Data extracts:
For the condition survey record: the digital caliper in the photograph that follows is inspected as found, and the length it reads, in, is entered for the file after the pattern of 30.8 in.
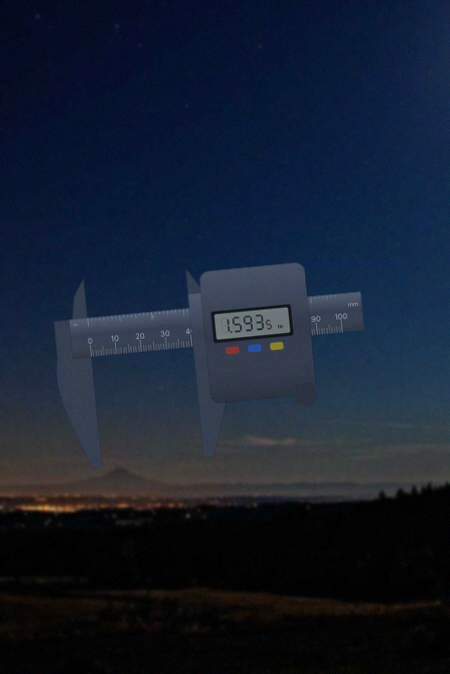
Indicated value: 1.5935 in
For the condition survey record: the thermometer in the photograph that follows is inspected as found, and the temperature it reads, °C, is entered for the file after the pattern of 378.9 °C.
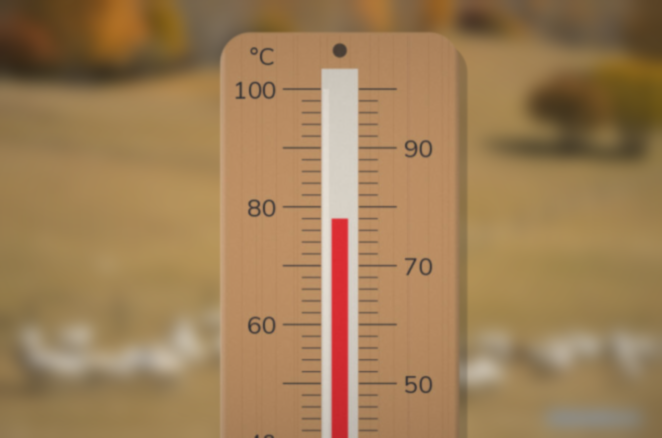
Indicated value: 78 °C
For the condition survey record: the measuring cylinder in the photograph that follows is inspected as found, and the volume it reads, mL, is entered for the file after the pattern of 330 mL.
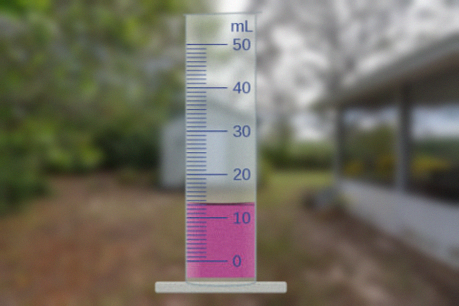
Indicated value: 13 mL
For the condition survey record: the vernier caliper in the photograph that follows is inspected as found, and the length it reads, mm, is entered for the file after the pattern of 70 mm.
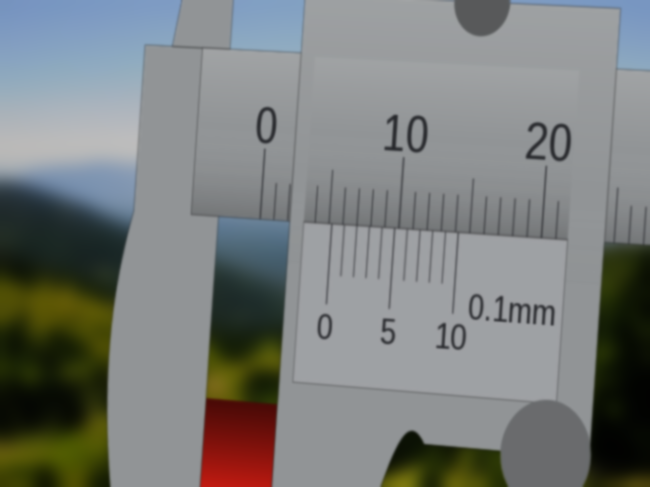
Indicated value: 5.2 mm
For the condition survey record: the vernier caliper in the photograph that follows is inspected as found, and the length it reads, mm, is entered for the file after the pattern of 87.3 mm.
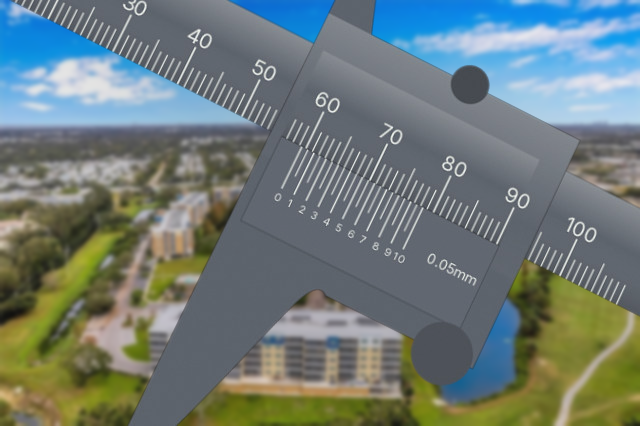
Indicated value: 59.4 mm
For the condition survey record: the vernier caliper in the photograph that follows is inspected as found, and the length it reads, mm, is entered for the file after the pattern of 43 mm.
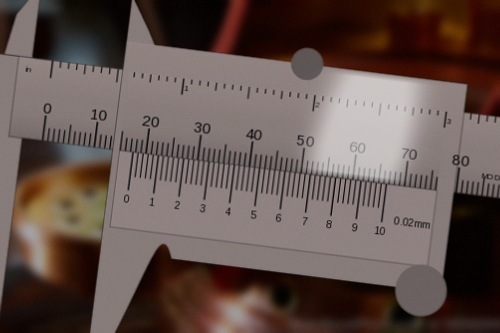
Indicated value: 17.5 mm
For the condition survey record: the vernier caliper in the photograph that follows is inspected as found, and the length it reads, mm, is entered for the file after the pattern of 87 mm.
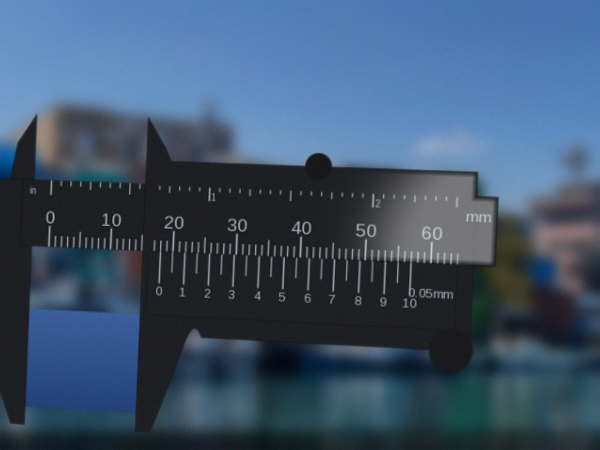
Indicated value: 18.0 mm
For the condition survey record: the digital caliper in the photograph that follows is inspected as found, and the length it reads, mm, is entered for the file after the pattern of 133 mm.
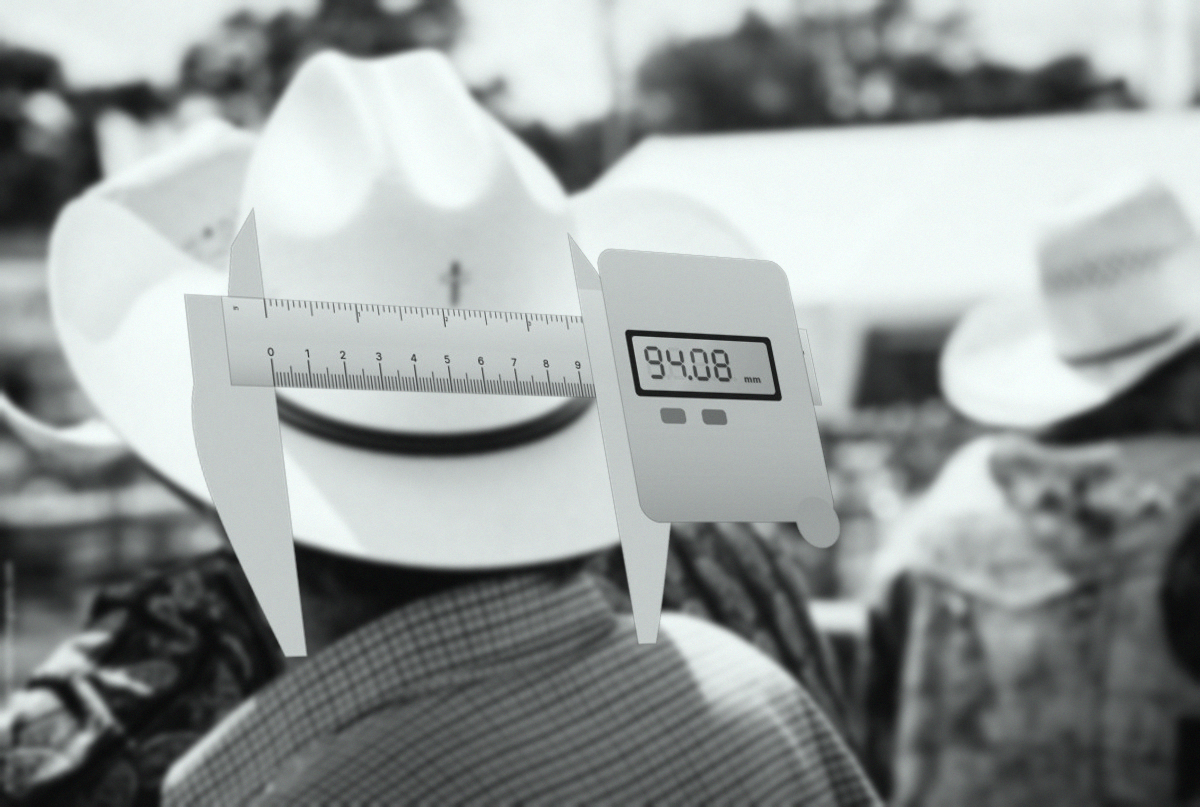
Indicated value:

Activity: Rewrite the entries from the line with "For the condition survey record: the thermometer" up to and including the line with "Indicated value: 13 mL", swapping "condition survey record" for "equipment audit log" and keeping everything else the same. Omit the pictures.

Completed task:
For the equipment audit log: the thermometer in the photograph that follows is inspected as found, and the temperature it reads, °C, is entered for the file after the pattern of 378.9 °C.
Indicated value: 78 °C
For the equipment audit log: the measuring cylinder in the photograph that follows is inspected as found, and the volume it reads, mL, is entered for the file after the pattern of 330 mL.
Indicated value: 13 mL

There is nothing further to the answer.